Domestic team information
- 2020/21–present: Mountaineers

Career statistics
| Competition | WT20I |
| Matches | 29 |
| Runs scored | 601 |
| Batting average | 28.61 |
| 100s/50s | 0/1 |
| Top score | 80 |
| Catches/stumpings | 6/– |
- Source: ESPNCricinfo, 24 April 2023

= Chipo Mugeri-Tiripano =

Zimbabwean cricketer

Chipo Spiwe Mugeri-Tiripano (born 2 March 1992) is a Zimbabwean cricketer who has captained the Zimbabwean national women's team. She is an all-rounder who bats left-handed and is a right-arm medium-pace bowler.

==Early career==
Mugeri is from the city of Mutare, in Manicaland Province. She made her international debut for Zimbabwe at the 2008 World Cup Qualifier in South Africa, at the age of 15. She was the second-youngest player in the squad, and one of three 15-year-olds. Mugeri appeared in four of her team's matches at the tournament, scoring 60 runs and taking three wickets. Her best batting and bowling figures came in the same game, when she scored 38 runs and took 1/8 against Bermuda.

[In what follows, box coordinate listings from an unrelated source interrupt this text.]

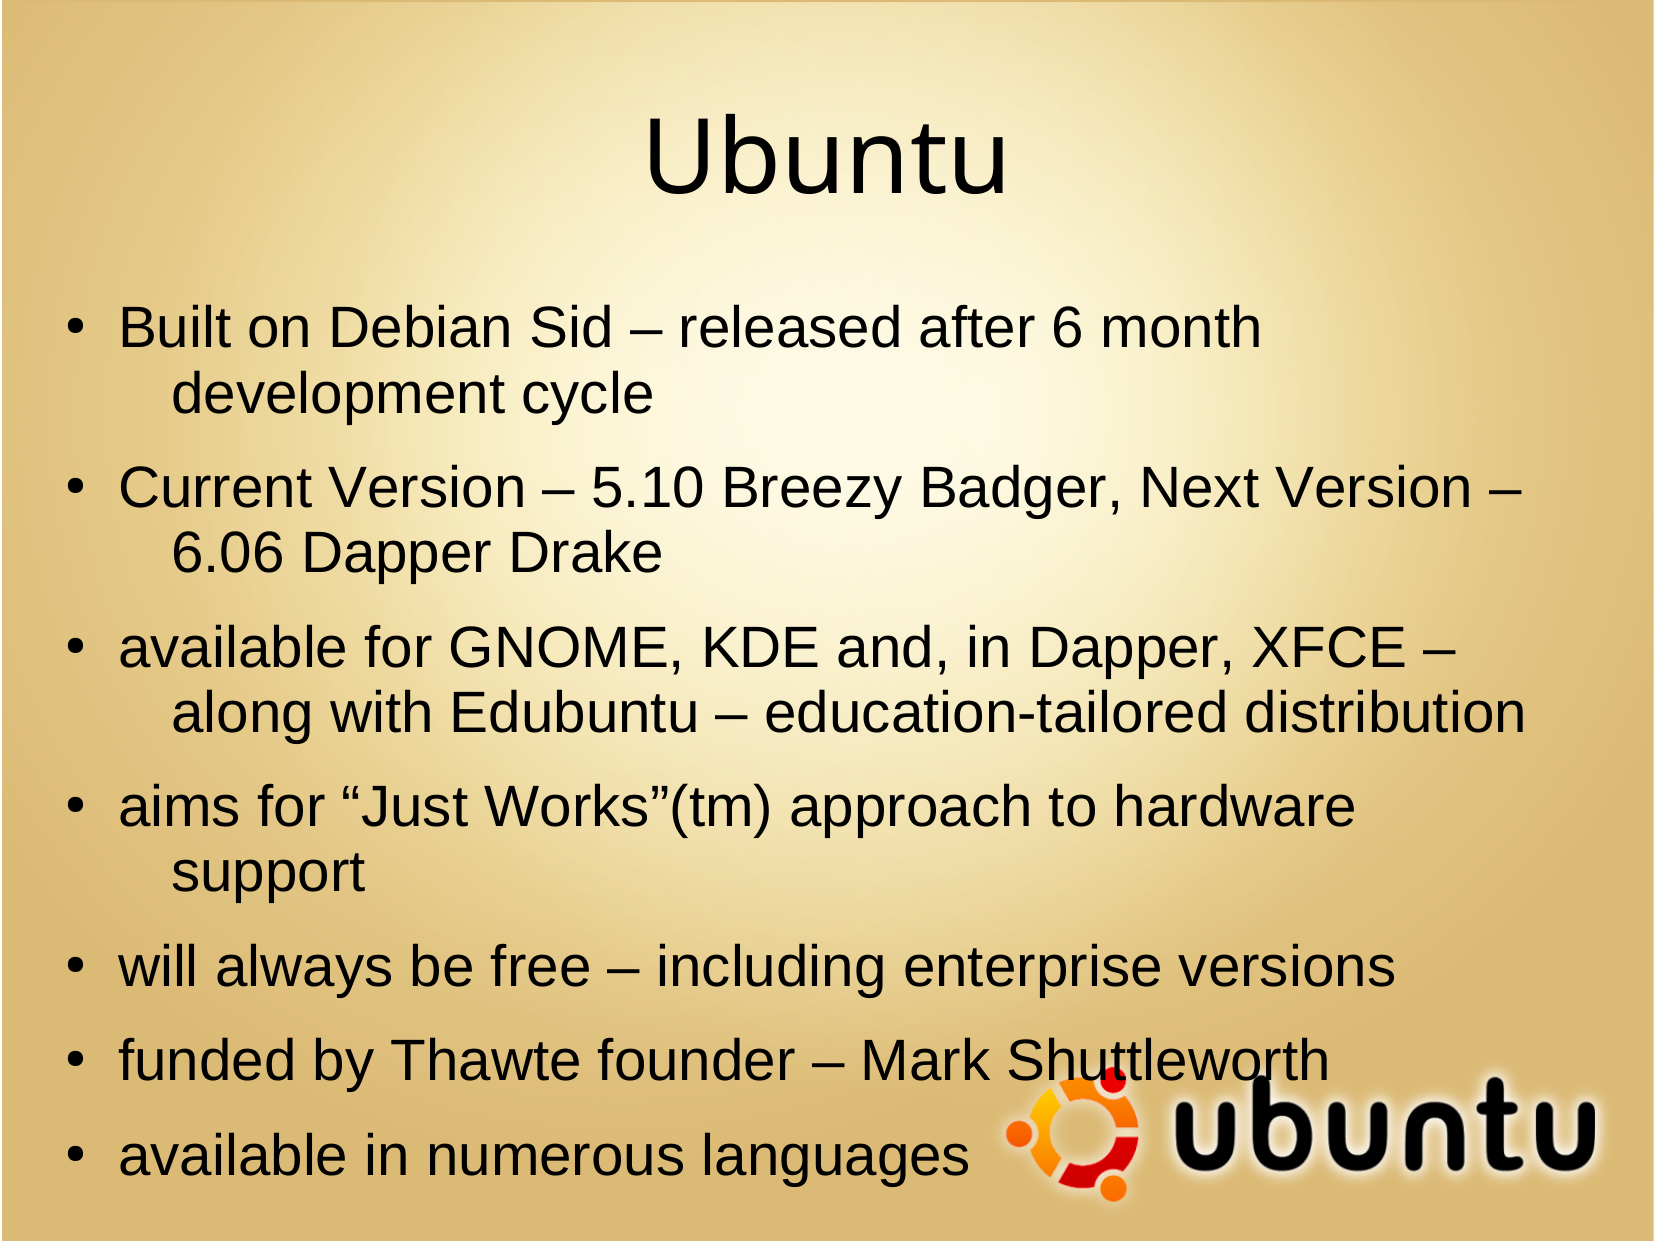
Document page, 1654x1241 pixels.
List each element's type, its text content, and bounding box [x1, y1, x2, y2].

list Built on Debian Sid – released after 6 month development cycle Current Version – 5.10 Breezy Badger, Next Version – 6.06 Dapper Drake available for GNOME, KDE and, in Dapper, XFCE – along with Edubuntu – education-tailored distribution aims for “Just Works”(tm) approach to hardware support will always be free – including enterprise versions funded by Thawte founder – Mark Shuttleworth available in numerous languages [29, 295, 1548, 1125]
title Ubuntu [82, 49, 1571, 257]
picture [2, 0, 1654, 1241]
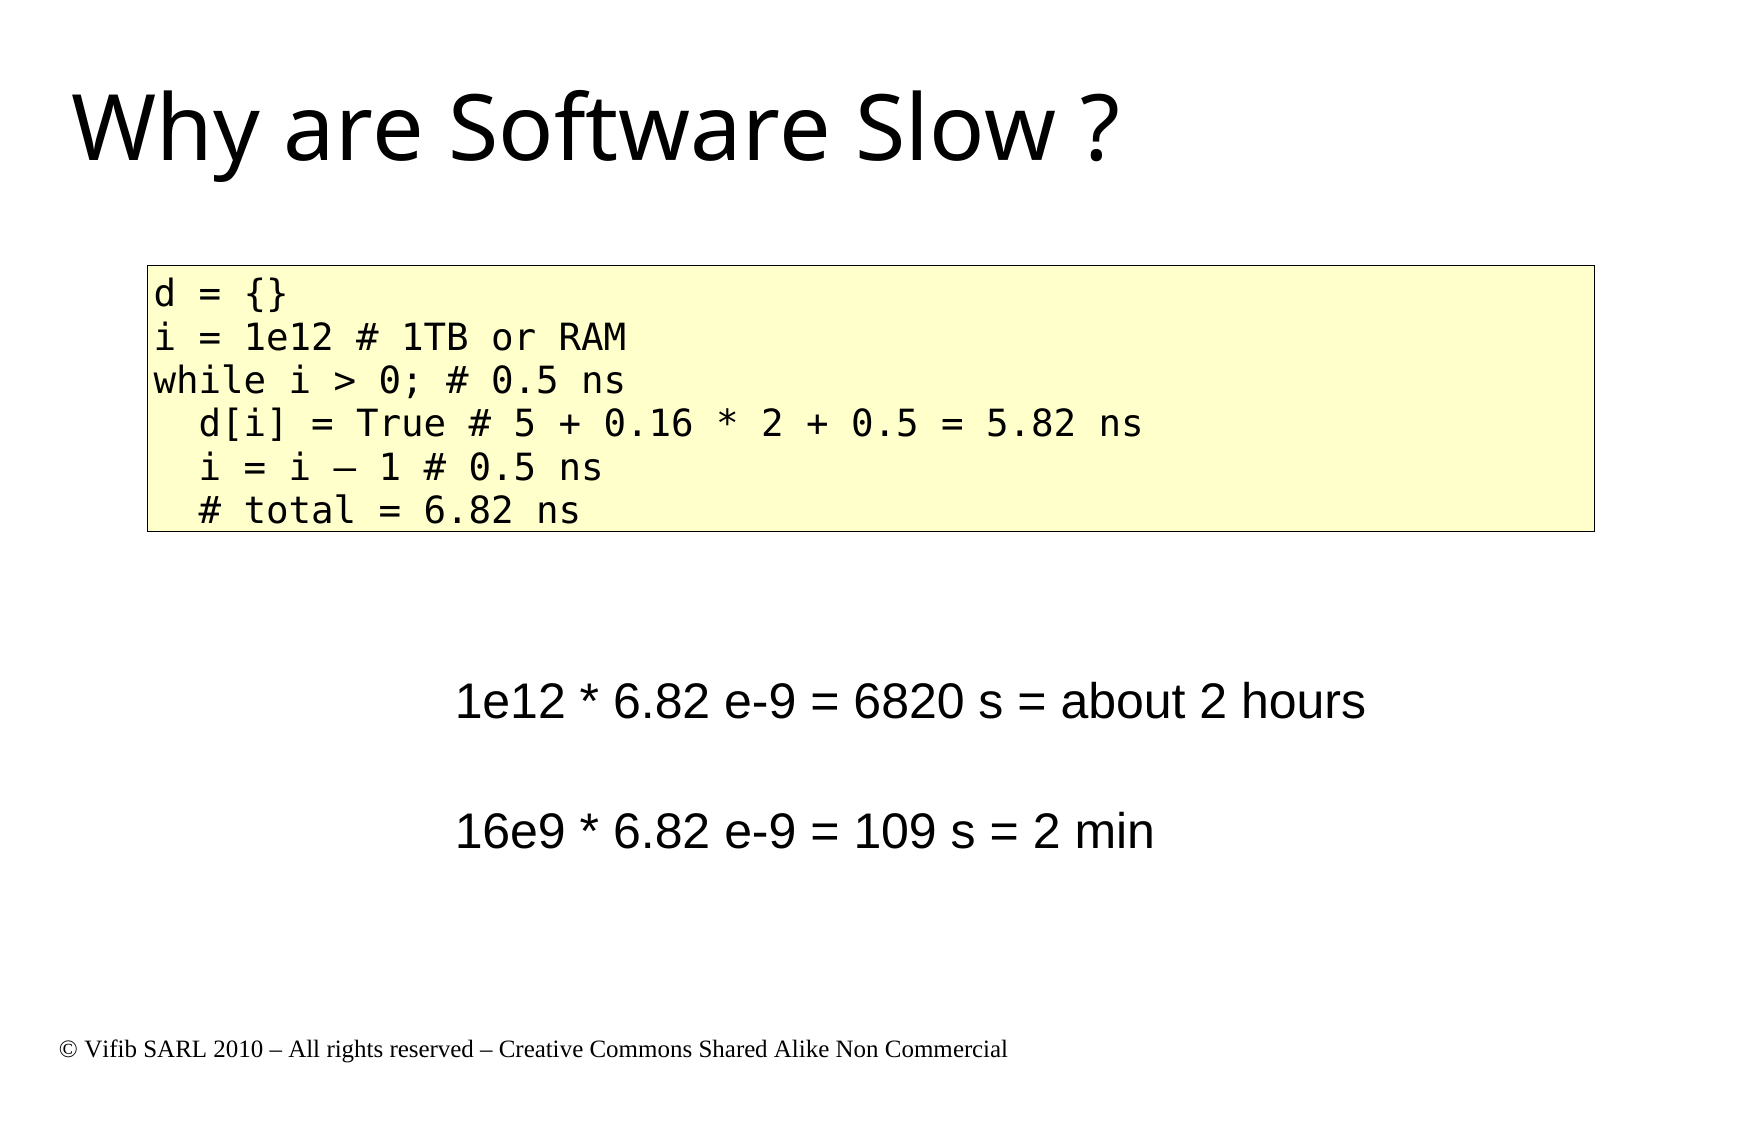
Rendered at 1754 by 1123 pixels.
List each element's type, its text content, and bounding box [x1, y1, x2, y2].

text_box 16e9 * 6.82 e-9 = 109 s = 2 min [454, 803, 1157, 860]
text_box 1e12 * 6.82 e-9 = 6820 s = about 2 hours [454, 673, 1382, 730]
title Why are Software Slow ? [71, 63, 1707, 187]
text_box d = {} i = 1e12 # 1TB or RAM while i > 0; # 0.5 ns d[i] = True # 5 + 0.16 * 2 + 0.5 = 5.82 ns i = i – 1 # 0.5 ns # total = 6.82 ns [147, 265, 1595, 532]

Mugeri's next major international tournament was the Africa regional qualifier in December 2010, which formed part of the qualification process for the 2013 World Cup. Zimbabwe finished runner-up at the tournament to qualify for the 2011 World Cup Qualifier, but Mugeri did not make the final team for that event. At the 2013 World Twenty20 Qualifier, Mugeri played in all five of her team's matches, scoring 68 runs (the second-most for her team behind Nonhlanhla Nyathi). Her highest score was 32 runs from 33 balls against Pakistan, in a match where her team's total was just 70 runs.

==International career==
Mugeri's first international tournament as captain of Zimbabwe was the 2014 Africa Twenty20 Championship in South Africa. She scored 68 runs in one match against Namibia, with her team finishing first to qualify for the 2015 World Twenty20 Qualifier in Thailand. At the World Twenty20 Qualifier, Mugeri scored 120 runs to finish as Zimbabwe's leading run-scorer, and fourth overall. She made 51 not out and took 1/14 against China, and then was named player of the match in the third-place play-off against Scotland, taking 2/17 and scoring 47 not out to help Zimbabwe win from the second-last ball of the match.

In December 2018, she was replaced as the captain of the Zimbabwe women's team by Mary-Anne Musonda. She made her Women's Twenty20 International (WT20I) debut for Zimbabwe against Namibia women on 5 January 2019.

==Personal life==
Mugeri is married to Donald Tiripano, who has represented the Zimbabwean men's team. They have a daughter Hearly Tiripano.